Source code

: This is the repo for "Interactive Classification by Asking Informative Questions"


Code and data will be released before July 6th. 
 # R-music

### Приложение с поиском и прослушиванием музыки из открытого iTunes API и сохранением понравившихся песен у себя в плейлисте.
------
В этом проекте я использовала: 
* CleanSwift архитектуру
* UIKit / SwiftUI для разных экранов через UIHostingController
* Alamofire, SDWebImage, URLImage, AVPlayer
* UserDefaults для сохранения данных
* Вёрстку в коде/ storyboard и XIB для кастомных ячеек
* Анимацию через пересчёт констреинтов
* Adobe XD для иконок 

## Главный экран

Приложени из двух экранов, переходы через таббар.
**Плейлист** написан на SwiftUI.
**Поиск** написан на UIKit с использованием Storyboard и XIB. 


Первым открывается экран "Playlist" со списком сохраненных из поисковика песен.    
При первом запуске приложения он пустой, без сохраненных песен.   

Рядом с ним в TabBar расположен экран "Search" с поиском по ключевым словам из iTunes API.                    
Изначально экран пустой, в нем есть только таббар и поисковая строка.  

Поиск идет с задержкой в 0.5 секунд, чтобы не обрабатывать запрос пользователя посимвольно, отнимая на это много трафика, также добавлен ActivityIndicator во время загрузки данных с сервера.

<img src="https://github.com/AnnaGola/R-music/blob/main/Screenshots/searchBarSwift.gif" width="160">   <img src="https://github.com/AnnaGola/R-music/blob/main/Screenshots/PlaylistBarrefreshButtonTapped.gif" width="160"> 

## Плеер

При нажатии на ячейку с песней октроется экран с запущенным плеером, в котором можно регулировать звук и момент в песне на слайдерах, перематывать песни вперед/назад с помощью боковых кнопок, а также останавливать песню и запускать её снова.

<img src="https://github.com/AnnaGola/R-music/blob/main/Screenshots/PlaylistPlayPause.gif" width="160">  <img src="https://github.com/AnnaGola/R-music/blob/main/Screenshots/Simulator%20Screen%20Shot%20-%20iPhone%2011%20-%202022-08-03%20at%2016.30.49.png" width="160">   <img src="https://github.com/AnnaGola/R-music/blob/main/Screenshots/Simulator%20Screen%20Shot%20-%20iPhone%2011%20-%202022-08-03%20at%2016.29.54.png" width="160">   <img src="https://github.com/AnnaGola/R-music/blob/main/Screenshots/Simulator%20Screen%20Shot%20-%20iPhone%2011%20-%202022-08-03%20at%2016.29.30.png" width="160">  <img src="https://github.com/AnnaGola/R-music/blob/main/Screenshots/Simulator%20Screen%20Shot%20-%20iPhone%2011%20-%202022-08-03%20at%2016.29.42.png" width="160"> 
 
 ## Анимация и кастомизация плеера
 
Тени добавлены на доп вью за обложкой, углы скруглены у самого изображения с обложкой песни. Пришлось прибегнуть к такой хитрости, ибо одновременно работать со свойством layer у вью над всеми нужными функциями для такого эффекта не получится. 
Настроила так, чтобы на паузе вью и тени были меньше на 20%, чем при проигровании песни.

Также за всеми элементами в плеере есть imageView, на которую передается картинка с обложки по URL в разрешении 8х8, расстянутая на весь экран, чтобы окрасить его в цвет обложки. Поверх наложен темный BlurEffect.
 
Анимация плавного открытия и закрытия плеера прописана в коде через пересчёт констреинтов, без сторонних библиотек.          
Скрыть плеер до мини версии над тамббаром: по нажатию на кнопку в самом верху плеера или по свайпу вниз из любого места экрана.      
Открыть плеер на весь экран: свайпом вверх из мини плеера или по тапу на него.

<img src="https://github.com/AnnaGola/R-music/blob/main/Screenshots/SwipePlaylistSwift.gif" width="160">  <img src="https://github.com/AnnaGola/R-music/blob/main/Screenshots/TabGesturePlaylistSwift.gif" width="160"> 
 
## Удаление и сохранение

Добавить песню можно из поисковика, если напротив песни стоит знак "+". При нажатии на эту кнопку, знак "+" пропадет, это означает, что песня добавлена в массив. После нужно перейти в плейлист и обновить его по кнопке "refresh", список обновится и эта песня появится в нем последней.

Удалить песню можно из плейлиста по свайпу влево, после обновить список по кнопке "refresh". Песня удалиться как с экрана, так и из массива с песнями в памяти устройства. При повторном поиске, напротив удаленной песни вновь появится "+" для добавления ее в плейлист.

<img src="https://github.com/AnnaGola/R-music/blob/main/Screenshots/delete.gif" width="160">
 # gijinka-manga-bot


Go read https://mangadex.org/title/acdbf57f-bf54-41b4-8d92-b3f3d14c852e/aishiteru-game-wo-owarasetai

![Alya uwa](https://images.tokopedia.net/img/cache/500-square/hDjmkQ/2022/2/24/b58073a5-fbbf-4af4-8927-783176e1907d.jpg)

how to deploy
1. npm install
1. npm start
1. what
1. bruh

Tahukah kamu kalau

______________________________

- Problem to solve -
Copy each line of the preceding data that contains the string "написан".

- Written solution -
**Плейлист** написан на SwiftUI.
**Поиск** написан на UIKit с использованием Storyboard и XIB. 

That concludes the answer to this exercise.